Until recently, Miller continued, South Korea was a «relatively flat» society: «Until the 90s, the perception was that everyone was fighting together. There were a few rich but it wasn’t super-flashy.»
Something that is seen today and that has been portrayed in Parasite, but also in phenomena such as Gangnam Style, Psy’s song about a seen-to-end Seoul neighborhood.
The OECD points to South Korea as one of its members with the highest income inequality, where therich people earn four or five times more than the poorest. But according to United Nations data, the most privileged 1% accumulate st. 12.2% of wealth. A figure close to that of the United Kingdom and Denmark, which in Chile is in Chile soars to 23.7% and in the US, to 20.2%.
Global problems
One of the aspects that most symbolizes the differences between the Kims and the Parkin Parasiteare the houses.
The type of semi-basement in which the Kims live is known in South Korea as banjiha, was intended as an emergency bunker and it wasn’t until the 1980s housing crisis that the government legalized their rent as a home.
Anyone can peek into their little windows to see what’s going on inside, and from the dining room table, the Kims can see drunks urinating outside.
The Park, on the other hand, live in a building where the architect who designed it once resided. Its living room is dominated by a large window that overlooks a large garden.
Sunlight becomes important in the film, as the director, Bong Joon-ho, explained in an interview with Indiewire published in October: «The poorer you are, the less access you have to sunlight and so it is in real life: they have limited access to windows.»

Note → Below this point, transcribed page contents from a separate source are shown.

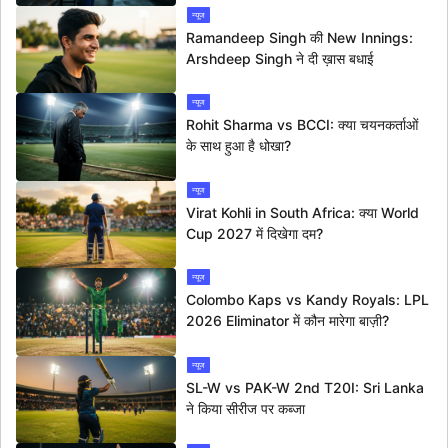
न्यूज
Ramandeep Singh की New Innings:
Arshdeep Singh ने दी ख़ास बधाई
न्यूज
Rohit Sharma vs BCCI: क्या चयनकर्ताओं
के साथ हुआ है धोखा?
न्यूज
Virat Kohli in South Africa: क्या World
Cup 2027 में दिखेगा दम?
न्यूज
Colombo Kaps vs Kandy Royals: LPL
2026 Eliminator में कौन मारेगा बाज़ी?
न्यूज
SL-W vs PAK-W 2nd T20I: Sri Lanka
ने किया सीरीज पर कब्जा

And to rooms: South Korea is among the OECD countries with the lowest average rooms per person (1.4). But in terms of access to housing, the entity placed it in 2017 as one of the best.
Although according to a country report published the following year by the UN Special Rapporteur on adequate housing, Leilani Farha: «Lack of affordable housing is a substantial barrier to living in a suitable property.»
Rents not only account for 50% of South Koreans’ wages, but many of the homes are «so small that even with only one or two residents already overcrowded,» he said.
In addition, the most common type of rent in South Korea is «chonsei», whereby tenants suddenly deposit an amount equivalent to between 50% and 70% of the house or apartment. The landlord invests this money and, at the end of the rental agreement, returns it to the tenants but takes the interest. This means that to rent a home you have to have saved hundreds of thousands of dollars.
Why then does the OECD place South Korea in a good place in this regard?
In all other nations, housing has also become a problem.
Selling and rental prices continue to rise in many countries in Europe, where many adults are forced to share a department because they cannot pay an entire one for themselves. In cities like London, it has become common for there to be no living rooms in the houses because they are rented as rooms.
College graduates who end up underemployed are also a profile that is increasingly seen at different latitudes on the planet. In Spain, for example, they account for 37.6%, according to Eurostat data.
Latin America has also seen its growth moderate in recent years, and the fear that this will push some into poverty was an important part of the protests that erupted in late 2019 in nations like Chile.
Shin, of the LSE, believes that the secret to the success of Parasite it is not in that there is a special interest in South Korea, but in that it portrays problems that have become universal: «Parasite and its popularity is not because it teaches the current reality of South Korea, but because many of the aspects it shows speak of situations that occur in many other countries.»